◆ **The problem**: From the listing below, copy each line that contains the word "linejoin".

====================

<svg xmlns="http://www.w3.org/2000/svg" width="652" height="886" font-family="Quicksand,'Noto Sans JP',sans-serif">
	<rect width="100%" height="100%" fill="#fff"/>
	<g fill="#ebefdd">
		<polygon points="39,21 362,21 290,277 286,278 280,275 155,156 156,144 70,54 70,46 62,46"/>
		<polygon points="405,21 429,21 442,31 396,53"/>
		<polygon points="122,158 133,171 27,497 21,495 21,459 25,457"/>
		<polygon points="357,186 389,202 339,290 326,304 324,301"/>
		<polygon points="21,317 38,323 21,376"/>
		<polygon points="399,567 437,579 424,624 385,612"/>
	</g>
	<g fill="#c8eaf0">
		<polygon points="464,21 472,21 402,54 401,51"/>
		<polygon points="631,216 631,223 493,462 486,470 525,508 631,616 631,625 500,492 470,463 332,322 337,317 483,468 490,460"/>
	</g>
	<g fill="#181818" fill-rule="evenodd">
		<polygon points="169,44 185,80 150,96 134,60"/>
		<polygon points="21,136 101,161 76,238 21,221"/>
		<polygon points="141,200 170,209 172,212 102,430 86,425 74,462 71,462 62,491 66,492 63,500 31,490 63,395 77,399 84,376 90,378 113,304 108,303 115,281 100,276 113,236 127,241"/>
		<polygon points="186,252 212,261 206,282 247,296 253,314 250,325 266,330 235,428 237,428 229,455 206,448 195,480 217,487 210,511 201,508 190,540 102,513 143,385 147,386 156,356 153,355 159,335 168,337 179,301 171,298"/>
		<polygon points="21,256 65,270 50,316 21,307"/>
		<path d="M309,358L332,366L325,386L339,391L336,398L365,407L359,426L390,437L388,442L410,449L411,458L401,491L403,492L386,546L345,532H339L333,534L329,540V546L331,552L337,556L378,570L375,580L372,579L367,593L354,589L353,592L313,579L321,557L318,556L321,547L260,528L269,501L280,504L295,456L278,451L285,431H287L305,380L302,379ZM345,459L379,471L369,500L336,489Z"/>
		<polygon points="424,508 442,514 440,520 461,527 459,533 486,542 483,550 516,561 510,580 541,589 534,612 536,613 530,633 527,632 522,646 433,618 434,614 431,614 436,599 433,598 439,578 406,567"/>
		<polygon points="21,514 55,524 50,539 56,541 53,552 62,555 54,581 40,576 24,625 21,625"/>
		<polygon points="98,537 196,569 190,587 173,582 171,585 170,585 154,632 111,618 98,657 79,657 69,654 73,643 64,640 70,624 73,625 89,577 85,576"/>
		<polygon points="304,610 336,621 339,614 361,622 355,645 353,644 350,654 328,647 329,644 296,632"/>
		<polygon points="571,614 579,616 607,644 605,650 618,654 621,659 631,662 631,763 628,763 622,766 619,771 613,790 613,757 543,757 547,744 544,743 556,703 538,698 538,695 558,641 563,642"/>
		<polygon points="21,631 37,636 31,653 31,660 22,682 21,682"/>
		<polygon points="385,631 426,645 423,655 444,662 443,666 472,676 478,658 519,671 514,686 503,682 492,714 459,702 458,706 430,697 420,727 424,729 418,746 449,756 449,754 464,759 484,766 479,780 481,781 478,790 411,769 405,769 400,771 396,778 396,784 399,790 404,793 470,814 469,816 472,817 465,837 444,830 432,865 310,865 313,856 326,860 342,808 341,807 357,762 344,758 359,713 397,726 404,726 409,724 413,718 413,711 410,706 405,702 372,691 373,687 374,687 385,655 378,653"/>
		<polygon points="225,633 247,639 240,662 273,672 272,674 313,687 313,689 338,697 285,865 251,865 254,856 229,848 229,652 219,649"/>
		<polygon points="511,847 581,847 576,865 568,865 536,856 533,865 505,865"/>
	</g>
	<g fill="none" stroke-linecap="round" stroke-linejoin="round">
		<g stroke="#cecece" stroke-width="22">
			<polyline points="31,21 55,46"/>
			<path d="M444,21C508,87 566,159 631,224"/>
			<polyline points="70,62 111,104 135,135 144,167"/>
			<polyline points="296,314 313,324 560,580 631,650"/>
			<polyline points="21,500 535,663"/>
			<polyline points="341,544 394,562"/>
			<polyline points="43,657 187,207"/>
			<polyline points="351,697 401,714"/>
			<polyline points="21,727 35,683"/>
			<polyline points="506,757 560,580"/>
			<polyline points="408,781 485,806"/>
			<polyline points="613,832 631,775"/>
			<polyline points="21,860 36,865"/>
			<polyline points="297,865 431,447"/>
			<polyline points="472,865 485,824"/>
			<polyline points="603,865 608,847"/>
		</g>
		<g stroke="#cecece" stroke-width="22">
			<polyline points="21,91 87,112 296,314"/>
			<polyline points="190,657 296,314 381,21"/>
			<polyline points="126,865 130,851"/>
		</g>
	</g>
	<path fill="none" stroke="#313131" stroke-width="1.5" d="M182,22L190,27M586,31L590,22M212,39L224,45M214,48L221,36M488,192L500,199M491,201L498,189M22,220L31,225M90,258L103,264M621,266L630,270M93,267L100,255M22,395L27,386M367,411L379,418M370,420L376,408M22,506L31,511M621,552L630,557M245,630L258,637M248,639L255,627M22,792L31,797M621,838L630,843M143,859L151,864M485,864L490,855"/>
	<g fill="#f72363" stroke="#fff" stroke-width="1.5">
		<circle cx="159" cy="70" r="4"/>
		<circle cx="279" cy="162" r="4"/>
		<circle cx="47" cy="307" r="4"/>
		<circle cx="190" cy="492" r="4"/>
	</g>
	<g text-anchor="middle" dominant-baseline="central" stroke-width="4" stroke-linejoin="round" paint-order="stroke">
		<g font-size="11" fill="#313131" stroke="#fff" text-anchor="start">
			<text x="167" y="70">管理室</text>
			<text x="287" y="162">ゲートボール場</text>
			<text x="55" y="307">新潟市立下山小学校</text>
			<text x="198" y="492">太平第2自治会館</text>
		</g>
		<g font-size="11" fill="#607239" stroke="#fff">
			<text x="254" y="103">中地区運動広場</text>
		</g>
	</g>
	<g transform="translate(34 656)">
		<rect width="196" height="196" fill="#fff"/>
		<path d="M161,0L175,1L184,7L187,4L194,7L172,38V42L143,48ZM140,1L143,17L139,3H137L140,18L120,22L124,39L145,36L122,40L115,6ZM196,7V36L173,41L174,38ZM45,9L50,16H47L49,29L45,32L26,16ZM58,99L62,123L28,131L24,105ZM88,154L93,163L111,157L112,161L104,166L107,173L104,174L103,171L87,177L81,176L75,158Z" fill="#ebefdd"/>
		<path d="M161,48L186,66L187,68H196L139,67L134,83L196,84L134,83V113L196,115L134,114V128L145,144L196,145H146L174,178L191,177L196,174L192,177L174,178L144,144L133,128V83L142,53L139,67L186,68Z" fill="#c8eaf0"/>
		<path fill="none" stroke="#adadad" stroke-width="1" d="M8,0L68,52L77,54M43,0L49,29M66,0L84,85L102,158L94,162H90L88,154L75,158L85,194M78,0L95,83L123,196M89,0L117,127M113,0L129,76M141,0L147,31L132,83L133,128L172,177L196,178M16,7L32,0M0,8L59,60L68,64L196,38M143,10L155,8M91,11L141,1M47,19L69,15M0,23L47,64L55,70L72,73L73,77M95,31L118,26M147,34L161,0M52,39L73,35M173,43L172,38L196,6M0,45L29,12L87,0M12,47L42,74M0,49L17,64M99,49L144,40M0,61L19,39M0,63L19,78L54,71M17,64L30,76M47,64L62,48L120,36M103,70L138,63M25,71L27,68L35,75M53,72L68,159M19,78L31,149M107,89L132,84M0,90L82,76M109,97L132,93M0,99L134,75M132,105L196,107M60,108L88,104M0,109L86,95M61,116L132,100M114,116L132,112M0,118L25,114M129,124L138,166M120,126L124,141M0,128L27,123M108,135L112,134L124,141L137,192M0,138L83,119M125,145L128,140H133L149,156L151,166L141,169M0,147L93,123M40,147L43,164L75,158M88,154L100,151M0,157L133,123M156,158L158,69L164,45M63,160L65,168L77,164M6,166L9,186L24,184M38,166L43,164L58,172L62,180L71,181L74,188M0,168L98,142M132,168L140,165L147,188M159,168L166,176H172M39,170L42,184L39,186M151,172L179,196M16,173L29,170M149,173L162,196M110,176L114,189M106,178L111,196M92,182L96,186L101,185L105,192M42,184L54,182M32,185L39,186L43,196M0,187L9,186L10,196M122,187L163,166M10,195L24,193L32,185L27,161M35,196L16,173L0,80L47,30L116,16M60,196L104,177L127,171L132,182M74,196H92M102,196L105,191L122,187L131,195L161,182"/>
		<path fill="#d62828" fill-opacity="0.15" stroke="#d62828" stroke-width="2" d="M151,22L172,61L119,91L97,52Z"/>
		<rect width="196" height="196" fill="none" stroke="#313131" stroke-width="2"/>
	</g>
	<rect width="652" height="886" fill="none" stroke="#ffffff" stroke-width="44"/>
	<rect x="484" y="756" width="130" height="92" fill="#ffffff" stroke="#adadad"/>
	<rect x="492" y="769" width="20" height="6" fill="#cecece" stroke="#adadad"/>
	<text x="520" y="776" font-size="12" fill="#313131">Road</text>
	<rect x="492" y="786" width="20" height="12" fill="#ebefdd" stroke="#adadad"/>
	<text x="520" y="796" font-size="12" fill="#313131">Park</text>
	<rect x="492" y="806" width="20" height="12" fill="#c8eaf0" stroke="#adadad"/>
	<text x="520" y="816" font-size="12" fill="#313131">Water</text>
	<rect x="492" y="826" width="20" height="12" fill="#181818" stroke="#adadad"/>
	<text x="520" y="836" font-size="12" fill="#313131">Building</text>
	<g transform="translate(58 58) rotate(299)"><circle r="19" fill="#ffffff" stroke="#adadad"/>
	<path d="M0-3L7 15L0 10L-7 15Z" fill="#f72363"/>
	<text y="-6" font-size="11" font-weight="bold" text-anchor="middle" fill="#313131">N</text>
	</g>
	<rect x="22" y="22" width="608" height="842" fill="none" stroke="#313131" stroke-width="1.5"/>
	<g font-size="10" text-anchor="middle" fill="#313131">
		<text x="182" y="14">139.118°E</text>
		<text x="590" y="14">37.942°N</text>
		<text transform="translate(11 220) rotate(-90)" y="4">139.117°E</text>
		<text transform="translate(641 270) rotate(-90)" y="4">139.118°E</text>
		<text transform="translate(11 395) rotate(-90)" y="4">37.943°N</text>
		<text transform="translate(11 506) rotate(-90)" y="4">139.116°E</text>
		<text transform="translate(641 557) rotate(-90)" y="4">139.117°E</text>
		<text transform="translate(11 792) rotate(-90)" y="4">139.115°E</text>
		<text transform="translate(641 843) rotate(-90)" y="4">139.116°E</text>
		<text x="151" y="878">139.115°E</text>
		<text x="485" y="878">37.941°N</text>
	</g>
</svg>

====================

◆ **Exercise output**:
	<g fill="none" stroke-linecap="round" stroke-linejoin="round">
	<g text-anchor="middle" dominant-baseline="central" stroke-width="4" stroke-linejoin="round" paint-order="stroke">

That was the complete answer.